• [Reading text]:
# # # # #
Thanks for replying! Yes, I did clean both the CPU and the heatsink properly with alcohol. I used NT-H1 thermal paste.

Yeah, the mobo temps correspond to the BIOS temps, which worries me.


----------



## greenbrucelee (Apr 24, 2007)

then that means either the heatsink isn't working properly due to its fan or contact or that there isn't enough or there is too much thermal paste or that the system needs dust blowing out with compressed air.


----------



## Company (Jun 10, 2014)

I have 2 NF-F12s mounted on the heatsink. I will have to re-install it again, I'll probably re-install the bracket too, just to make sure that is not the problem...the temps were like this even in another case, and also when this current case was new, so the case isn't doing anything to heat the CPU this much. I've tried using a bit less/more thermal paste and it doesn't really change the temperatures.


----------



## BowHunter41 (Apr 19, 2015)

You could check the CPU pins with a magnifying glass make sure they all look straight. Also check the CPU socket make sure that looking from a wide angle it looks straight and non warped.

If I were you I would nab something like a cheaper AMD 970 board and test that CPU with both the Hyper 212 and also a stock unit just to rule out the board and or the CPU. Even the stock AMD CPU heat sink should be nowhere near 70c+ if properly installed and both the board and CPU are ok.
# # # # #
• [Task]: Carry the forum thread on high CPU temperatures forward from the point where it stops. The records that come next were taken from a separate source.

• [Data entries]:
# # # # #
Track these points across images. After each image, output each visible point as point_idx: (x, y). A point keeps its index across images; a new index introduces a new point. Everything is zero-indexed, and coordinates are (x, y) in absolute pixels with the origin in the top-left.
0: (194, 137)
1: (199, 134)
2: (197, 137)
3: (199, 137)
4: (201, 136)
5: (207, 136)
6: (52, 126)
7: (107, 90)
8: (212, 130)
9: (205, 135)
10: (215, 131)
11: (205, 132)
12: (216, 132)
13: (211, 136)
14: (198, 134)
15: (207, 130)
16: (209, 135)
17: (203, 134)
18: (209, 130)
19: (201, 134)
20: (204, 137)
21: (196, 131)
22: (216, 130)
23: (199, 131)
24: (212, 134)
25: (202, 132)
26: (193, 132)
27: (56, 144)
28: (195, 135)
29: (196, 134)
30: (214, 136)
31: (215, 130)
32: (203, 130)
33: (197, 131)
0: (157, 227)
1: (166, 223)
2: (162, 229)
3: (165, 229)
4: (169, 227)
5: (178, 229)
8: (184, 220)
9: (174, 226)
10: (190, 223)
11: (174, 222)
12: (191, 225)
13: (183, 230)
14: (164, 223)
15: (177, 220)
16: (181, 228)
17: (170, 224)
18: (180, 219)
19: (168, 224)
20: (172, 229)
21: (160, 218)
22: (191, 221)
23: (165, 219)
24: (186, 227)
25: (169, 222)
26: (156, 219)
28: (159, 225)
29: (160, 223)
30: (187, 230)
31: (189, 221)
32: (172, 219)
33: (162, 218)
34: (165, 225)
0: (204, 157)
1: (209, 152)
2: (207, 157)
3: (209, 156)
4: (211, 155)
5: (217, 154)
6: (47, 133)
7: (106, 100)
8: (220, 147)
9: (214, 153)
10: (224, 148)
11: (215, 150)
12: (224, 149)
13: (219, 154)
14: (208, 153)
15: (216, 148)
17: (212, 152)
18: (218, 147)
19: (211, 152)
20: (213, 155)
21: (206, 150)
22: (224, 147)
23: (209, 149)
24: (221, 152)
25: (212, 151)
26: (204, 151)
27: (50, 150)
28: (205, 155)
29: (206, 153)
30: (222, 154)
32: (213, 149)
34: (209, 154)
# # # # #
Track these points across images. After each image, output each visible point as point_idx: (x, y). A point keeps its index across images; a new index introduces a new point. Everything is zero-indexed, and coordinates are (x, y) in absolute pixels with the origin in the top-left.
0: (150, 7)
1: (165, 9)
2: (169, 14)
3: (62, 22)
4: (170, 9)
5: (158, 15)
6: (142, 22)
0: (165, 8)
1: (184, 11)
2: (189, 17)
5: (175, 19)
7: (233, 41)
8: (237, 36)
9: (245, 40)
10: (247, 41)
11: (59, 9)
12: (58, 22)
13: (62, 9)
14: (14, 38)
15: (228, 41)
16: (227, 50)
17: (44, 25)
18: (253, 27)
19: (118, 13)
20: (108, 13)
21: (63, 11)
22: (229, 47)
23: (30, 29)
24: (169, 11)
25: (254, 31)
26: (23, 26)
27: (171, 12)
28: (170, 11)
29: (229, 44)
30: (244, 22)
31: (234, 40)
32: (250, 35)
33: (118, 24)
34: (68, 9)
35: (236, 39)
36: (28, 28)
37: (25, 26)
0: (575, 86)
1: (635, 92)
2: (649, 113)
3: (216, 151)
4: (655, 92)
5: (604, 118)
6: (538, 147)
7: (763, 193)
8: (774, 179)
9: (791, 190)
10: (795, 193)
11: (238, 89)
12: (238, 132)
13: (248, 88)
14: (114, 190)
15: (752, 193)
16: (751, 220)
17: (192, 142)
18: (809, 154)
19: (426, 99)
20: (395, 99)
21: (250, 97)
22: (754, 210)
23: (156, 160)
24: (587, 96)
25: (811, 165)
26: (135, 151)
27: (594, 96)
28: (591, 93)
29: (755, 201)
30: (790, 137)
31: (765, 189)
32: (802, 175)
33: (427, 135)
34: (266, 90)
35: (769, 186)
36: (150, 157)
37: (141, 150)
# # # # #
• [Task response]:
----------



## Company (Jun 10, 2014)

I haven't removed the CPU itself in a long while, I'll try rearranging it, but I don't think it would even boot if the CPU was improperly inserted. The system is rock stable by the way. It'll be a little while before I have the time to screw around with the PC since I'm quite busy with the moment and need it for work though. I'll report back with the findings. Thanks for your help!


----------



## greenbrucelee (Apr 24, 2007)

cou should be ok, sounds to me that its the heatsink.


----------



## Company (Jun 10, 2014)

okay, I'll try blowing it out with compressed air while I'm at it too. Not sure how a piece of metal can not function properly though, it doesn't have any moving/electronic parts in it


----------



## greenbrucelee (Apr 24, 2007)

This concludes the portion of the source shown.